Massauve écrivit donc au duc de Saint-Simon, père de l’auteur des Mémoires, alors favori du Roi. Il en était connu et il obtint par sa protection la mise à néant de la condamnation prononcée contre lui, à la seule condition de faire des excuses publiques à l’officier-inspecteur qu’il avait insulté.

A la vérité, l’habile aventurier avait eu le soin de faire miroiter aux yeux de son protecteur et du cardinal de Richelieu de séduisantes offres de service. Il leur avait dit être l’agent d’une princesse allemande, laquelle, pour des raisons qu’il ne pouvait dévoiler, était toute disposée, malgré son étroite parenté avec la Maison d’Autriche, à prendre parti pour la France ; il ajoutait que, comme premier gage de sa bonne volonté, cette princesse offrait de livrer au Roi la forteresse d’Ehrenbreitstein, résidence de l’Electeur de Trêves, qui avait appartenu à la France depuis l’année 1632 et était, depuis peu, retombée au pouvoir des Impériaux.

Richelieu, malgré toute sa finesse, se laissa prendre à ces ouvertures : elles ne présentaient, du reste, dans ces temps troublés, aucun caractère d’invraisemblance.

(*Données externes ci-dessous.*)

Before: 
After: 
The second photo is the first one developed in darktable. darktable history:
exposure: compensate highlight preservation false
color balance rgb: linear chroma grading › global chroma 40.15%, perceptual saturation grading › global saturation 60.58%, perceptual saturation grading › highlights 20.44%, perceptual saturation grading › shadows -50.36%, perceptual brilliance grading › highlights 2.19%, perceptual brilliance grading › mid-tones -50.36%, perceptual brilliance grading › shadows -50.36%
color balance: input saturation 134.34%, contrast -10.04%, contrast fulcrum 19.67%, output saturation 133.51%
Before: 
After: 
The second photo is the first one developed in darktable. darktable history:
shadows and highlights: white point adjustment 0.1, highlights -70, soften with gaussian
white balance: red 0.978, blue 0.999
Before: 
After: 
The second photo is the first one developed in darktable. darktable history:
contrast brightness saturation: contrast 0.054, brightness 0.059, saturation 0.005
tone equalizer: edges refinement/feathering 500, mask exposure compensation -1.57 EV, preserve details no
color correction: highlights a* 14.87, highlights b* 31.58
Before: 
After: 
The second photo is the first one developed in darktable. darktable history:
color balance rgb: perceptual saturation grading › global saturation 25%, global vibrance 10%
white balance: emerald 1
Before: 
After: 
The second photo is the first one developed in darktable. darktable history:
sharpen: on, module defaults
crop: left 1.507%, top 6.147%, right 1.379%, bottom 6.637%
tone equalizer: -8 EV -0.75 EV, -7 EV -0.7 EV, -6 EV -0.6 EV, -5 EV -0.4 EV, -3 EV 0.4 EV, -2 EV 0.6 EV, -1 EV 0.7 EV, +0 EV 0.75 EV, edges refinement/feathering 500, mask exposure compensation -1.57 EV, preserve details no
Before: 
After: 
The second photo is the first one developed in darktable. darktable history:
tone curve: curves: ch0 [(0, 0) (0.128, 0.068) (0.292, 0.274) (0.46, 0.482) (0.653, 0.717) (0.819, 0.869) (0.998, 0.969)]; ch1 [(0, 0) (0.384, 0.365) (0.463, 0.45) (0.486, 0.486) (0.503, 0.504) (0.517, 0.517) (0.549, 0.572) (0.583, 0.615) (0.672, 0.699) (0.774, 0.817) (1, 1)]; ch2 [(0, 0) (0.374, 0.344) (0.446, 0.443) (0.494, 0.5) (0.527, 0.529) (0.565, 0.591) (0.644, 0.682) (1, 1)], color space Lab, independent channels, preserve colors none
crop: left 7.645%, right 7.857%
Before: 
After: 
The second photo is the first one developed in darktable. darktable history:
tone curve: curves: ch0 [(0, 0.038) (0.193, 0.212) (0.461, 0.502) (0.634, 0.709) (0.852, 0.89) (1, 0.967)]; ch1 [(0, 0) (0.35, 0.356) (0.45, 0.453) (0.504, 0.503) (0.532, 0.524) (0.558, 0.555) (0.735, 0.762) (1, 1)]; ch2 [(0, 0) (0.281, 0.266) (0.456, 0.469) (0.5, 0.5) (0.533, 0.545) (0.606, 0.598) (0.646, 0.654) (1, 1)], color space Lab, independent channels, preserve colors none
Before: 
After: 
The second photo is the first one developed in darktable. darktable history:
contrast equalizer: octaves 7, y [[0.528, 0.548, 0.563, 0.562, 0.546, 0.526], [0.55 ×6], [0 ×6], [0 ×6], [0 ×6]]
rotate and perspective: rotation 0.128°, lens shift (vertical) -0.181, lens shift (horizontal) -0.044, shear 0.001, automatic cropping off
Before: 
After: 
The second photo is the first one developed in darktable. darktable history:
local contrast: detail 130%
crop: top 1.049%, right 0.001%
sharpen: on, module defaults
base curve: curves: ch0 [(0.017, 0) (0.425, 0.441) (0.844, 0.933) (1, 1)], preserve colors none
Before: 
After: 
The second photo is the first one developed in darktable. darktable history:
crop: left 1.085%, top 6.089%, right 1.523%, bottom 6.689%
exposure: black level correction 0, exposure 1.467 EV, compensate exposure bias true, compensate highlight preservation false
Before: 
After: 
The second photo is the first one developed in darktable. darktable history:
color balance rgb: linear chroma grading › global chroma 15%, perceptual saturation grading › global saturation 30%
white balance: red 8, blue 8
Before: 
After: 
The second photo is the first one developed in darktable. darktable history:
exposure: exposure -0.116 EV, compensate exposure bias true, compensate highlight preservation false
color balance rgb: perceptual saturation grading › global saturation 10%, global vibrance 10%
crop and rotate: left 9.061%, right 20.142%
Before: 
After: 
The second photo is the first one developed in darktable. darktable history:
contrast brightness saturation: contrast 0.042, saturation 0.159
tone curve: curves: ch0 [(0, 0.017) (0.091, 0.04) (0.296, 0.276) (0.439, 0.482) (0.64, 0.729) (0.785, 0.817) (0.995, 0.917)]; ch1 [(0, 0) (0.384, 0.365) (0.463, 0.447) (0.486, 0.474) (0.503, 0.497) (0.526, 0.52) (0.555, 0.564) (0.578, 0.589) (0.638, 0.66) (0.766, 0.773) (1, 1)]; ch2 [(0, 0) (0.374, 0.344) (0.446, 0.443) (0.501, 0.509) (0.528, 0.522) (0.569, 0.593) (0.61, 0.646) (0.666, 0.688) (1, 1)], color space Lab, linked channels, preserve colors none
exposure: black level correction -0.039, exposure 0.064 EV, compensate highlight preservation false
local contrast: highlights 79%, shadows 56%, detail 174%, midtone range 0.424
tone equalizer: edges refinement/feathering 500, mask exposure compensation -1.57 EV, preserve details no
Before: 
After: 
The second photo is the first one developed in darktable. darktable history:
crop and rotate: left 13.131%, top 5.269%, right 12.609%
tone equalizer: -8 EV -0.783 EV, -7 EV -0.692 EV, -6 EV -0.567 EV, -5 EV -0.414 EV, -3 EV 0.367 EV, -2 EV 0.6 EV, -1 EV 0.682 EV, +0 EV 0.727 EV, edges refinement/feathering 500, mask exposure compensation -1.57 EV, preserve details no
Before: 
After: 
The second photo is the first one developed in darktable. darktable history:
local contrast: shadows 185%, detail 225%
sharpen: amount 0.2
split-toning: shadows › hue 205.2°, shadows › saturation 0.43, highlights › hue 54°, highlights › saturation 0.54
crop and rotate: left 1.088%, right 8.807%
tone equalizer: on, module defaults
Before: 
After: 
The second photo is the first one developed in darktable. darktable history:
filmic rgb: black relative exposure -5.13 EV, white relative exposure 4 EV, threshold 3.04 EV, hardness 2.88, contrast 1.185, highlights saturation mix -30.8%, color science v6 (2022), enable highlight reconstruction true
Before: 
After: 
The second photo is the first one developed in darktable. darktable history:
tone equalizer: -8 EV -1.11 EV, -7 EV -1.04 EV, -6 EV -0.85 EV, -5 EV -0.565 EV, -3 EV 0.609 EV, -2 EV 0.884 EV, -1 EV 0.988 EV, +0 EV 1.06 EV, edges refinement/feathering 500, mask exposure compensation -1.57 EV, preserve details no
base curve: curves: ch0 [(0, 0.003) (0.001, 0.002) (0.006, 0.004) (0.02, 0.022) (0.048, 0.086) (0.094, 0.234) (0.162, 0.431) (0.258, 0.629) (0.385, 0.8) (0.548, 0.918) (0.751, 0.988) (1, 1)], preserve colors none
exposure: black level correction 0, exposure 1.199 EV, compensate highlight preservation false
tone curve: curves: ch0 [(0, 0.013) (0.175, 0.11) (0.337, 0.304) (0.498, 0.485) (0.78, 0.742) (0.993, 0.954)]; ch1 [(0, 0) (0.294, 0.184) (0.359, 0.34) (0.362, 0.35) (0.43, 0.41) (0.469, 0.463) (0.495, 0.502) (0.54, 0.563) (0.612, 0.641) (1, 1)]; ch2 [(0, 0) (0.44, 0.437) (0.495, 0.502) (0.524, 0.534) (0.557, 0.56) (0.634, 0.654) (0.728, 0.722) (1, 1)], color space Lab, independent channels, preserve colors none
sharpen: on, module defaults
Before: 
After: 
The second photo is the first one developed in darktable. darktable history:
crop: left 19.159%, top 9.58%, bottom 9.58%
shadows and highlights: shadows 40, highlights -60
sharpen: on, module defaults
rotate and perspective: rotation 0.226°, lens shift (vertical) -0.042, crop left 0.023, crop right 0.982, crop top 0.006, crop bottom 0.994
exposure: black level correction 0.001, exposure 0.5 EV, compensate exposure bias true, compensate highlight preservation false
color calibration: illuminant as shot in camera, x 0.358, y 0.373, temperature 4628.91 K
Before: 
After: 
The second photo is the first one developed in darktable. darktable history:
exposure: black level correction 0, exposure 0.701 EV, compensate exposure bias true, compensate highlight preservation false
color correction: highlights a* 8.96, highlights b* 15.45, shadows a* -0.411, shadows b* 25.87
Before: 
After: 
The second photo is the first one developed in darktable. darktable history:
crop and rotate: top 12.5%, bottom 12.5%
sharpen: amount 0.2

Massauve, venu à la Cour nanti d’un sauf-conduit, pour faire les excuses exigées, en repartit, muni d’un ordre ministériel enjoignant à tous les commandans français des frontières de lui prêter main-forte et de se mettre à sa disposition à première réquisition. Ainsi autorisé, notre aventurier vint d’abord à Nancy, où demeurait son frère cadet avec lequel il s’entendit pour la mise à exécution du projet qu’il avait conçu.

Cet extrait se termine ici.